## Reading text
^^^^^^^^

Speed Seeking: Licensed to Race at Bonneville [Part 2]
Continued from Part 1, after fixing the blown-up hood from our first run at Speedweek. Click here for the first part of the Bonneville Salt Flats racing story.
Finally Time to Make Our First Run
Attending Speedweek as media, I’m used to constantly moving — running between courses, searching for cars and interviewing teams in the pits. Being there as part of a race team was a big change of pace. The only thing to do in line was wait. Fellow Studebaker enthusiasts, friends and spectators would stop by for a few minutes to chat. People were coming to find me for a change, and the hours passed by quickly.
In between passersby, Jerry, Ethan and I talked about our lives and the cars that have helped to shape them. Spending such an expansive amount of time with someone who days before had been a stranger seemed surprisingly normal. Jerry was quickly becoming a life-long friend. His generosity continued to strike me as unique, surprising and refreshing.

^^^^^^^^

## Dataset records
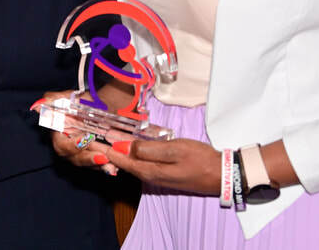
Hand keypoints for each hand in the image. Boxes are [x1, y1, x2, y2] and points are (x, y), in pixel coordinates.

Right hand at [39, 90, 117, 175]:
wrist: (103, 105)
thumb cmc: (84, 100)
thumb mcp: (70, 96)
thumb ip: (54, 99)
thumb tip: (36, 107)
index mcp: (59, 131)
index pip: (60, 144)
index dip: (71, 146)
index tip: (85, 140)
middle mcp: (68, 144)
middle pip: (73, 158)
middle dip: (86, 159)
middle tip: (102, 157)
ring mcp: (80, 151)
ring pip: (86, 163)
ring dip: (97, 165)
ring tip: (110, 164)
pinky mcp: (92, 155)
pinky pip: (96, 165)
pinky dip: (105, 167)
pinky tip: (114, 166)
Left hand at [101, 133, 220, 194]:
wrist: (222, 174)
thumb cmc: (200, 159)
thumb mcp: (174, 149)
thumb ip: (150, 149)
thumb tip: (128, 147)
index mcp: (151, 171)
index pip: (123, 162)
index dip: (109, 152)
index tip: (95, 143)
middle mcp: (152, 177)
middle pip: (128, 164)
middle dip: (113, 152)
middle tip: (99, 139)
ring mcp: (160, 177)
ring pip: (136, 164)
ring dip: (123, 153)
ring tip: (112, 140)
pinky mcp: (167, 175)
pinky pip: (146, 165)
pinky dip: (136, 156)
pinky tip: (134, 148)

^^^^^^^^

## Aim of the task
From the Bonneville racing story, return word for word the stretch that begins with "In between passersby, Jerry, Ethan" and stops after "surprising and refreshing.".

## Solution to this task
In between passersby, Jerry, Ethan and I talked about our lives and the cars that have helped to shape them. Spending such an expansive amount of time with someone who days before had been a stranger seemed surprisingly normal. Jerry was quickly becoming a life-long friend. His generosity continued to strike me as unique, surprising and refreshing.